“Nem tudo que dói é doença.”
Estamos transformando a vida em laudo. O sofrimento humano, que sempre existiu, passou a ser tratado como transtorno.
A tristeza virou sintoma. A agitação virou diagnóstico.
A infância se tornou um campo minado de rótulos.
Esse fenômeno tem nome: patologização da vida.
É o ato de tratar como doença aquilo que faz parte da existência humana.
Sentir demais, reagir ao mundo, não se encaixar em determinados padrões virou motivo para prescrição, laudo e, muitas vezes, silenciamento.
Uma criança inquieta na sala de aula é considerada hiperativa.
Um adolescente que sofre com a pressão do desempenho é rotulado como deprimido.
Um adulto exausto pela sobrecarga do cotidiano é visto como ansioso patológico.
Os transtornos mentais existem e são muito sérios, mas também é real o risco de transformar respostas legítimas à vida em problemas clínicos.
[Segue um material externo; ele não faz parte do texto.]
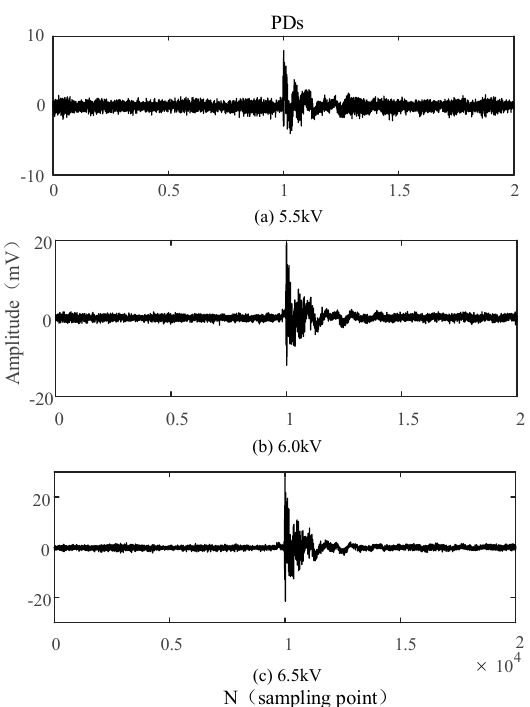
Figure 17. Single PDs detected by the built-in antenna under different voltages.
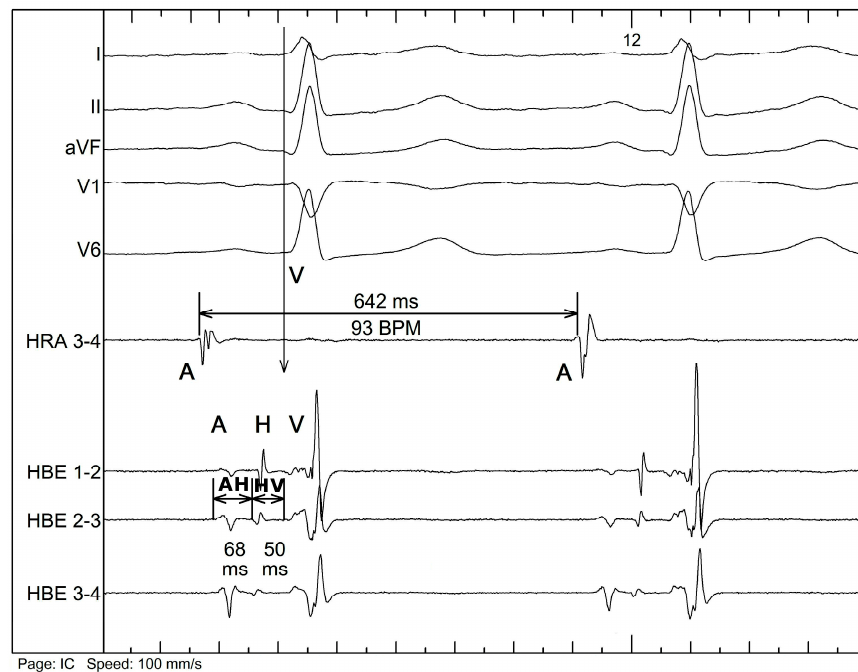
Figure 1. Example of signal labeling and interval measurement. HRA—high right atrium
Muitas vezes, o que chamamos de sintoma é apenas reação ao excesso de cobrança, à solidão, à falta de tempo, à escola rígida, ao trabalho opressor, ao mundo que não permite pausa ou mesmo só a vida, com suas frustrações naturais, decepções, perdas e limites que fazem parte do caminho.
Estamos tentando corrigir indivíduos quando, na verdade, é o ambiente que adoece.
Estamos medicando o que, talvez, precise apenas de escuta, acolhimento, mudança de contexto.
Tratar a dor é necessário.
Mas chamar de doença tudo que é desconfortável é perigoso.
Nem tudo precisa de rótulo.
Nem tudo precisa de remédio.
Às vezes, basta tempo, vínculo, e um espaço real para existir.